Content starts

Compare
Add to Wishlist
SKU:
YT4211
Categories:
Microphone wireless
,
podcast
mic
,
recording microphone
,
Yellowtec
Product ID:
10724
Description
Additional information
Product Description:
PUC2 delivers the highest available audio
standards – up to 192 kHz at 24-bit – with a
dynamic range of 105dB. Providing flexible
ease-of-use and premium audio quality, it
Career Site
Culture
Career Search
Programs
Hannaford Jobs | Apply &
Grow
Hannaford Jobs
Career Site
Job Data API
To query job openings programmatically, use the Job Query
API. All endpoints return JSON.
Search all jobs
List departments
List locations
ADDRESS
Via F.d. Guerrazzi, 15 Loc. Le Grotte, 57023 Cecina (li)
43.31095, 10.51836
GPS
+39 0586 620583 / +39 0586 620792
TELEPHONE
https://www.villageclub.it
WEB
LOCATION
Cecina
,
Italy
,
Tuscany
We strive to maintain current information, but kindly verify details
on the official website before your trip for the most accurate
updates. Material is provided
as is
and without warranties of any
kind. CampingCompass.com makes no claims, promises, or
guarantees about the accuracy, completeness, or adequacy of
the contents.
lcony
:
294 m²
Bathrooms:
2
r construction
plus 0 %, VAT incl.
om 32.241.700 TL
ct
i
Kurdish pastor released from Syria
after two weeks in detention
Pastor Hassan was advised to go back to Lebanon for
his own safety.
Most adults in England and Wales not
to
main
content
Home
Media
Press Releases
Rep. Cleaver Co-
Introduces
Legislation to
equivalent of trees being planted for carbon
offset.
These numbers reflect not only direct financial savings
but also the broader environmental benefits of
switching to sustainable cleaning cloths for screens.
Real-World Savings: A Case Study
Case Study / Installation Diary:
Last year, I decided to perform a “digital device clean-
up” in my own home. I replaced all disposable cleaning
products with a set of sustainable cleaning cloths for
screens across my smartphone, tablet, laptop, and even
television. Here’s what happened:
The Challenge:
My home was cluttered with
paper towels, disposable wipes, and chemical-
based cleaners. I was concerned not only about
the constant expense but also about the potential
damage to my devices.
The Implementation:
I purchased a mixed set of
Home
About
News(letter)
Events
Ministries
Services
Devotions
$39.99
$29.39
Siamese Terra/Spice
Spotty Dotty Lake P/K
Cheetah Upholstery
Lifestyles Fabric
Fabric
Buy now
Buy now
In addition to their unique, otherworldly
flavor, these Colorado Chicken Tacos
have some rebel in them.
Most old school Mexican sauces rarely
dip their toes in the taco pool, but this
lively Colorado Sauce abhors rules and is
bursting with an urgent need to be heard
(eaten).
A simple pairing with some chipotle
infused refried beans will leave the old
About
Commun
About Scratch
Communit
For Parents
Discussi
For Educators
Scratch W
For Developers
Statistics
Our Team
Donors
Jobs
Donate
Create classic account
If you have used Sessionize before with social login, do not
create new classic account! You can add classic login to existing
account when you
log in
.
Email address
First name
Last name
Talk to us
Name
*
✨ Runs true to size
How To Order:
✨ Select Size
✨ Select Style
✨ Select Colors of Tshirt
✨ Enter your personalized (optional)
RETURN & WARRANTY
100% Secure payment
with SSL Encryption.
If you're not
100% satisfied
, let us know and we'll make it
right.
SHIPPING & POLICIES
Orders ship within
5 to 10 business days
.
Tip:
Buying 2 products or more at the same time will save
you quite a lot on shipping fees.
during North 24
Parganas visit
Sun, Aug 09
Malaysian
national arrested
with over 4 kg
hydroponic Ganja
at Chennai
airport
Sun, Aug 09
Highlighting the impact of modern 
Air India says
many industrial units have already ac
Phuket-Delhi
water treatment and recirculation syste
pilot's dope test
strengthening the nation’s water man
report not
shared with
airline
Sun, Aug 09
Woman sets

Content ends

▶ [Instructions to follow]: Copy out every line of the listing where the word "Last" occurs.

▶ [Written response]:
Last year, I decided to perform a “digital device clean-
Last name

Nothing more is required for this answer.